▶ [PAGE EXTRACT]
--------------------------------------------------

HP as escapist children's literature (was Harry's DADA skill)

Carol justcarol67 at yahoo.com
Tue Apr 29 18:56:49 UTC 2008


No: HPFGUIDX 182726

Julie wrote:
> >I think you hit the nail on the head, Carol. The story JKR wanted
to tell was the story of Harry the boy hero and his two friends who
save the world pretty much all by themselves.
> <SNIP>
> >I think it was our expectations that betrayed us, in part probably
because most of us are mature adults (er, chronologically-speaking at
least ;-) and we found many of the secondary characters as interesting
(myself) or in some cases *more* interesting than the main protagonist
and his two young friends.
<SNIP> I think also that JKR really WAS writing a children's story.
<SNIP>
> >I don't call the Harry Potter series "escapist children's
>literature" as an insult (and I'm not debating its merits in
comparison to other escapist children's literature). I just think that
is what it turned out to be, despite some impressions midstream that
led me to see more potential psychological and emotional depth than
was actually delivered. And I would rather view the series as what it
is than keep trying to invest all manner of deep meaning (and/or
intent) where it doesn't (IMO) exist.

Carol responds: 
> My question (to Julie or to anyone who can help) is how do you get
yourself to do this?  Ever since DH, when I found my expectations of
the HP series as a whole were destroyed, I have been trying to regain
my delight in the HP series as the children's story which I have
decided it actually was.  I have been struggling with this.  I miss my
delight and enthusiasm.
<snip>
> It seems to me that JKR had some areas in which she did think things
through, plan things, intend to have deep meanings, etc.  But lots of
other areas she just did what seemed like a good idea at the time. 
And I can't get the two areas sorted out in my mind.
> 
> Jerri, struggling to remain a HP fan, or did I waste several years
of my life?

Carol responds:
As always, I can only speak for myself. On a first reading (and it was
a sleepless, marathon read after waiting till about 1 a.m. to pick up
the book and take it home--I was in no fit state to see or speak to
anyone!), I was pulled in two directions--the emotional rollercoaster
of the events themselves (sorry for the cliche, but I can't think of
any other way to express the abrupt changes from excitement to ennui,
suspense and horror to humor, etc.) and the conflict between my own
hopes and expectations and some of the scenes. 

I knew when I began the book that JKR could not possibly meet all of
my expectations or anyone else's. I expected certain questions to
remain unanswered and certain plot resolutions to be different, very
different, from what I anticipated. I knew that there would be
inconsistencies and coincidences and improbabilities and errors in
math and chronology because those are the kinds of things that JKR
tends to be careless about and that her editors, who are undoubtedly
instructed to do a "light edit," tend not to catch. So I didn't let
things like Sirius's letter to Lily bother me; I just read, as I would
read a mystery, to find out what happened and to feel the emotions and
to find out as much as I could about Snape and his motivation.
Unfortunately, I occasionally felt emotions that JKR didn't intend,
such as fury at McGonagall for her conduct throughout "The Sacking of
Severus Snape," and (bear in mind my sleeplessness and obsession and
overall, er, fragile emotional state), fury at JKR for "betraying" me
and making me believe that Snape was good. (Obviously, my mind was
playing tricks on me and I misinterpreted his actions in that
chapter.) "The Prince's Tale," though I didn't like the depiction of
Dumbledore and though it was too Lily-focused, was a healing
experience, as were Harry's public vindication of Snape and the
references to Snape in the epilogue. JKR's view of death was also
comforting; I was sure that Snape, like DD (whose hand is healed) and
Lupin (who looks younger and surely is no longer a werewolf) is
happier in the afterlife than he ever was on earth.

--------------------------------------------------

▶ [RECORD EXCERPTS]
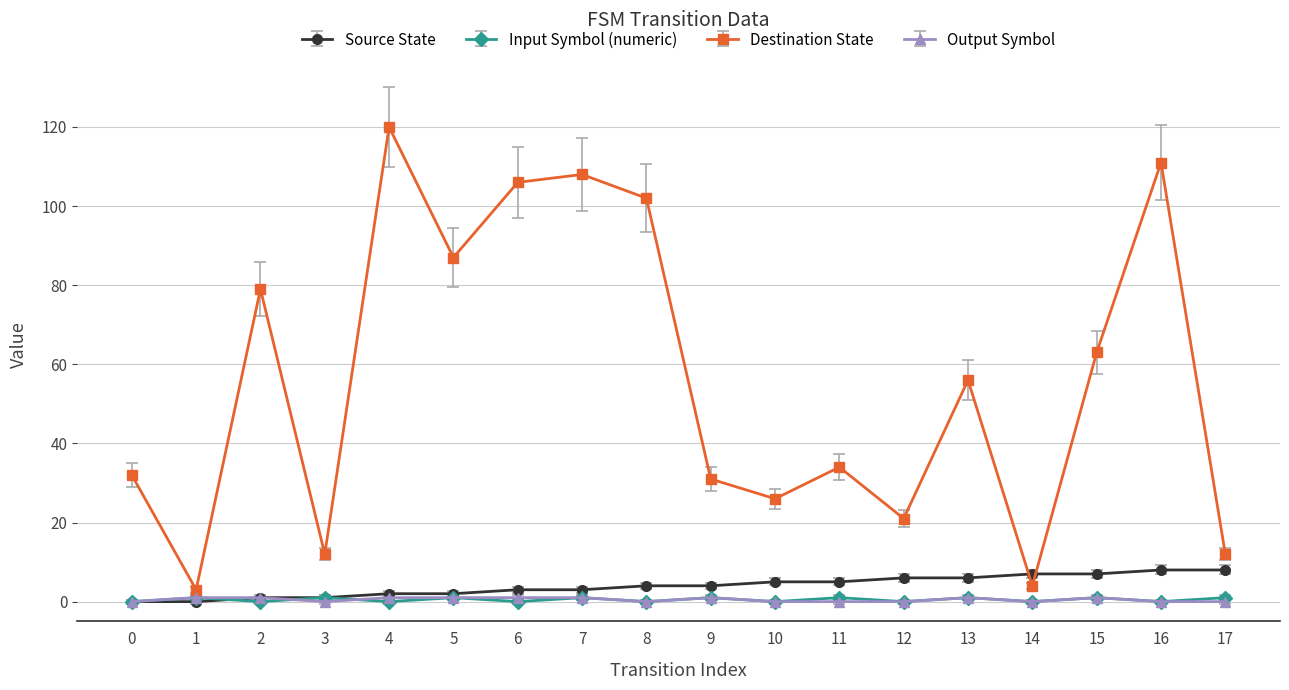

The value of Source State at 11 is 5. True or false?

True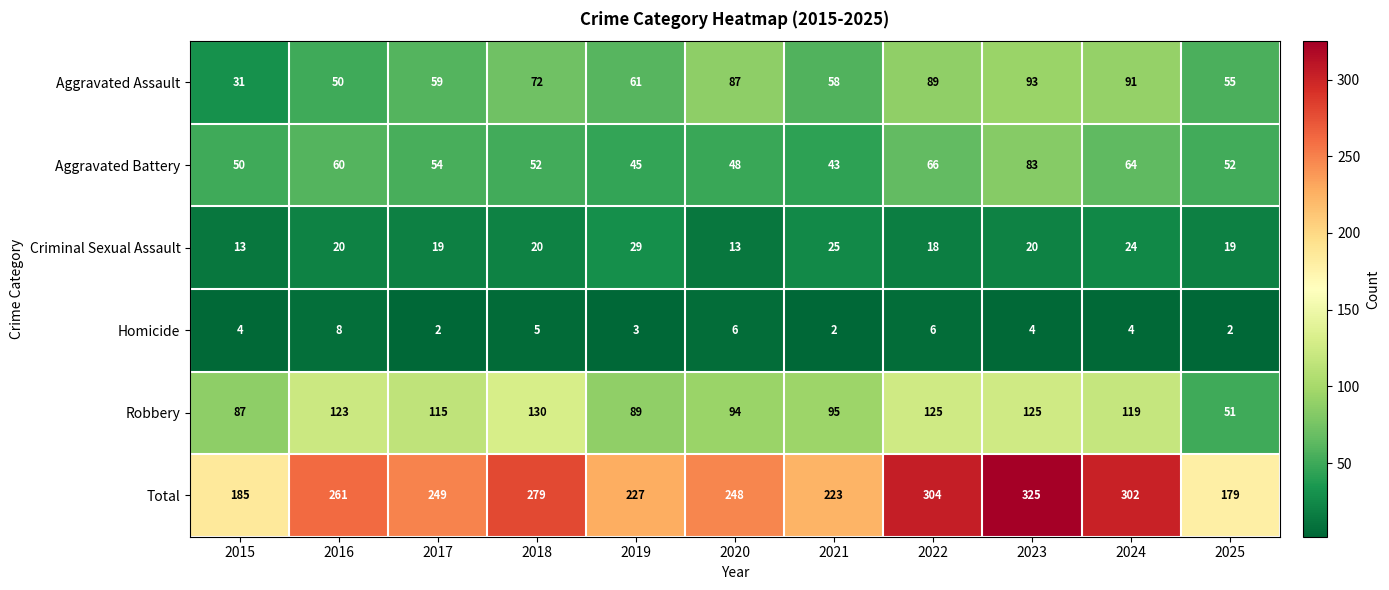

Which label corresponds to the largest value in the chart?

2023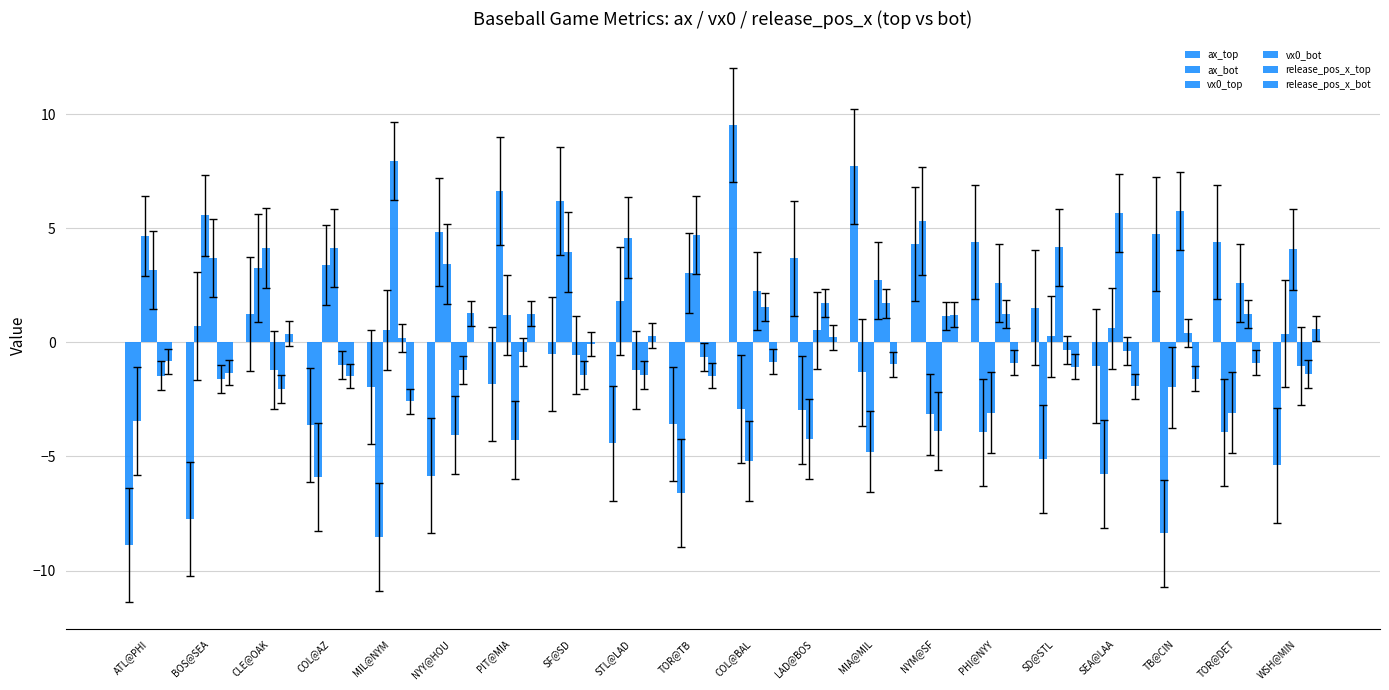

Are the bars horizontal?

No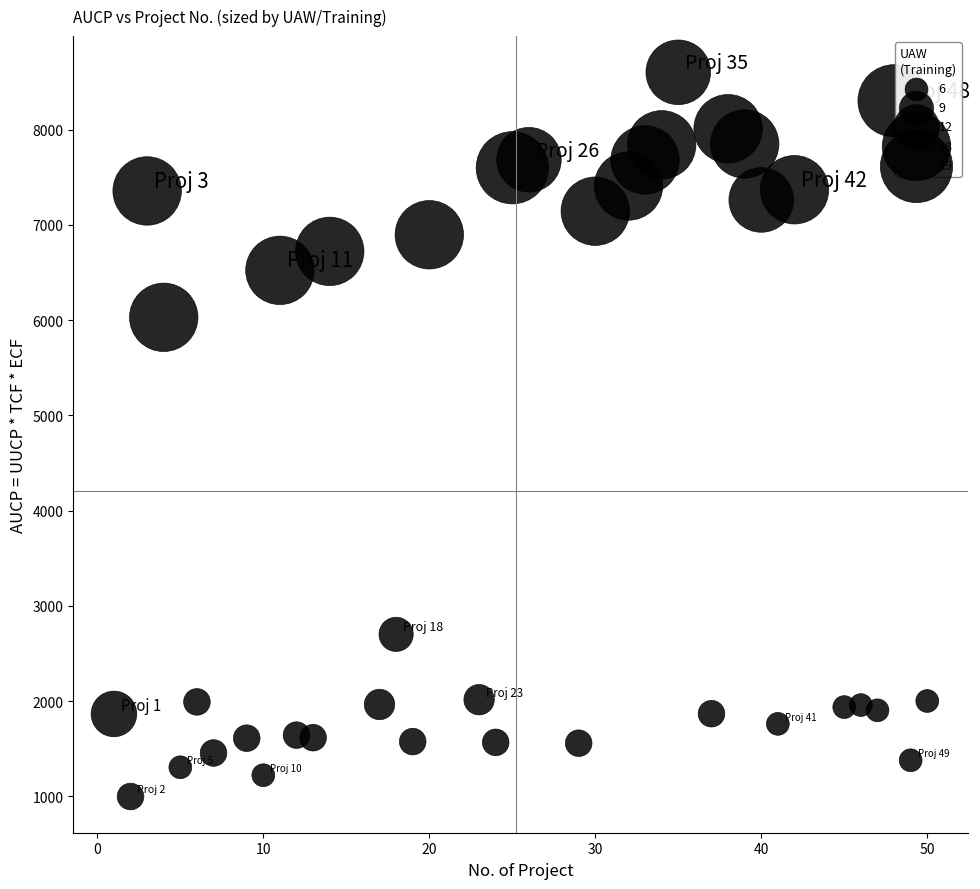

What is the range of X values (max minus min)?

49.0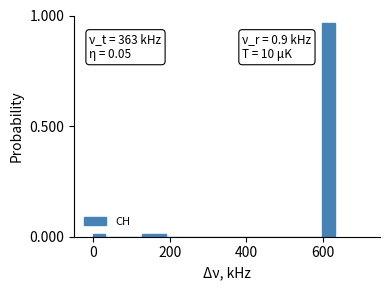

Around what value on the x-axis is the tallest bar? Give the approximate position of its centre, as read against the axis.

620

--------------------------------------------------

▶ [QUESTIONS TO ANSWER]
[1] Summarize the Harry Potter post in three sentences.
[2] Update the Harry Potter post, starting with "HP as escapist" and going on through "all by themselves.", so that "hero" is replaced by "champion".

▶ [EXPECTED OUTPUTS]
[1] The post quotes the view that the Harry Potter series turned out to be escapist children's literature, along with a fan who has struggled since DH to regain delight in the series. In reply, Carol writes that she knew before reading that JKR could not meet all of her expectations and that there would be inconsistencies and errors, so she read to find out what happened and to learn as much as she could about Snape and his motivation. She felt fury at McGonagall and at JKR over "The Sacking of Severus Snape," but "The Prince's Tale," Harry's public vindication of Snape, and the references to Snape in the epilogue were healing, and JKR's view of death was comforting.

[2]
HP as escapist children's literature (was Harry's DADA skill)

Carol justcarol67 at yahoo.com
Tue Apr 29 18:56:49 UTC 2008


No: HPFGUIDX 182726

Julie wrote:
> >I think you hit the nail on the head, Carol. The story JKR wanted
to tell was the story of Harry the boy champion and his two friends who
save the world pretty much all by themselves.